### YOUR GOAL
Please turn the data below into a Markdown table with the columns "Row" and "Line", giving each line its own numbered row and leaving out any blank lines.

### RECORD EXTRACTS
+++++

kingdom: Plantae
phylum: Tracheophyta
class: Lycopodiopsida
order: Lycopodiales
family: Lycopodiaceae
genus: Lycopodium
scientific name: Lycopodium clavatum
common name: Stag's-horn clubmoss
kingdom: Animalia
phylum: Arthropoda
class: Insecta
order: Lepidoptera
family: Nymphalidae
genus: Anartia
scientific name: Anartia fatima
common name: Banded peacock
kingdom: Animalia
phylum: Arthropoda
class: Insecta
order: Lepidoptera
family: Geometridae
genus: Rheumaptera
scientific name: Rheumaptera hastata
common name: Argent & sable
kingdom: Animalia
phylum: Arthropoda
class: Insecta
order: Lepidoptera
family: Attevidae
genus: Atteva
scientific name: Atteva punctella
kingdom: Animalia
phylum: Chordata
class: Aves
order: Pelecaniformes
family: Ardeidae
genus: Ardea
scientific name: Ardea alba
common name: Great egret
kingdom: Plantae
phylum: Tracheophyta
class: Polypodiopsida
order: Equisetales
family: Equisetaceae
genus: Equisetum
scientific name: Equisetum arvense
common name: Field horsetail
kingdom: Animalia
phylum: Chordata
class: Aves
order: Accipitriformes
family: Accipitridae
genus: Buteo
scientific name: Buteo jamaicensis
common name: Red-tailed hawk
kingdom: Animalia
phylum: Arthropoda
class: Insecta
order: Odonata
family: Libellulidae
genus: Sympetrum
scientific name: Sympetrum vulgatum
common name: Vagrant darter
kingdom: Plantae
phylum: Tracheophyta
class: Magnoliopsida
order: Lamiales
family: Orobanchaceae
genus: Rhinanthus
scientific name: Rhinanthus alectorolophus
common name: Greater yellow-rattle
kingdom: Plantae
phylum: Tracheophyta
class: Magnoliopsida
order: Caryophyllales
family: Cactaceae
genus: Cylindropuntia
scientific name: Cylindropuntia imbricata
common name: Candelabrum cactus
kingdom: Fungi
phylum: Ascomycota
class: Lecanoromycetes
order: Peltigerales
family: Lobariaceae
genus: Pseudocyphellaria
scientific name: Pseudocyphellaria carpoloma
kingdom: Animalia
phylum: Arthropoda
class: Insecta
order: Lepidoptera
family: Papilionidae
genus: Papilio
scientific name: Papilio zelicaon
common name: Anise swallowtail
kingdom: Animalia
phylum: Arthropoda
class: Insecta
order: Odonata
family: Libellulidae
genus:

+++++

### RESULT FOR THIS EXERCISE
| Row | Line |
|---|---|
| 1 | kingdom: Plantae |
| 2 | phylum: Tracheophyta |
| 3 | class: Lycopodiopsida |
| 4 | order: Lycopodiales |
| 5 | family: Lycopodiaceae |
| 6 | genus: Lycopodium |
| 7 | scientific name: Lycopodium clavatum |
| 8 | common name: Stag's-horn clubmoss |
| 9 | kingdom: Animalia |
| 10 | phylum: Arthropoda |
| 11 | class: Insecta |
| 12 | order: Lepidoptera |
| 13 | family: Nymphalidae |
| 14 | genus: Anartia |
| 15 | scientific name: Anartia fatima |
| 16 | common name: Banded peacock |
| 17 | kingdom: Animalia |
| 18 | phylum: Arthropoda |
| 19 | class: Insecta |
| 20 | order: Lepidoptera |
| 21 | family: Geometridae |
| 22 | genus: Rheumaptera |
| 23 | scientific name: Rheumaptera hastata |
| 24 | common name: Argent & sable |
| 25 | kingdom: Animalia |
| 26 | phylum: Arthropoda |
| 27 | class: Insecta |
| 28 | order: Lepidoptera |
| 29 | family: Attevidae |
| 30 | genus: Atteva |
| 31 | scientific name: Atteva punctella |
| 32 | kingdom: Animalia |
| 33 | phylum: Chordata |
| 34 | class: Aves |
| 35 | order: Pelecaniformes |
| 36 | family: Ardeidae |
| 37 | genus: Ardea |
| 38 | scientific name: Ardea alba |
| 39 | common name: Great egret |
| 40 | kingdom: Plantae |
| 41 | phylum: Tracheophyta |
| 42 | class: Polypodiopsida |
| 43 | order: Equisetales |
| 44 | family: Equisetaceae |
| 45 | genus: Equisetum |
| 46 | scientific name: Equisetum arvense |
| 47 | common name: Field horsetail |
| 48 | kingdom: Animalia |
| 49 | phylum: Chordata |
| 50 | class: Aves |
| 51 | order: Accipitriformes |
| 52 | family: Accipitridae |
| 53 | genus: Buteo |
| 54 | scientific name: Buteo jamaicensis |
| 55 | common name: Red-tailed hawk |
| 56 | kingdom: Animalia |
| 57 | phylum: Arthropoda |
| 58 | class: Insecta |
| 59 | order: Odonata |
| 60 | family: Libellulidae |
| 61 | genus: Sympetrum |
| 62 | scientific name: Sympetrum vulgatum |
| 63 | common name: Vagrant darter |
| 64 | kingdom: Plantae |
| 65 | phylum: Tracheophyta |
| 66 | class: Magnoliopsida |
| 67 | order: Lamiales |
| 68 | family: Orobanchaceae |
| 69 | genus: Rhinanthus |
| 70 | scientific name: Rhinanthus alectorolophus |
| 71 | common name: Greater yellow-rattle |
| 72 | kingdom: Plantae |
| 73 | phylum: Tracheophyta |
| 74 | class: Magnoliopsida |
| 75 | order: Caryophyllales |
| 76 | family: Cactaceae |
| 77 | genus: Cylindropuntia |
| 78 | scientific name: Cylindropuntia imbricata |
| 79 | common name: Candelabrum cactus |
| 80 | kingdom: Fungi |
| 81 | phylum: Ascomycota |
| 82 | class: Lecanoromycetes |
| 83 | order: Peltigerales |
| 84 | family: Lobariaceae |
| 85 | genus: Pseudocyphellaria |
| 86 | scientific name: Pseudocyphellaria carpoloma |
| 87 | kingdom: Animalia |
| 88 | phylum: Arthropoda |
| 89 | class: Insecta |
| 90 | order: Lepidoptera |
| 91 | family: Papilionidae |
| 92 | genus: Papilio |
| 93 | scientific name: Papilio zelicaon |
| 94 | common name: Anise swallowtail |
| 95 | kingdom: Animalia |
| 96 | phylum: Arthropoda |
| 97 | class: Insecta |
| 98 | order: Odonata |
| 99 | family: Libellulidae |
| 100 | genus: |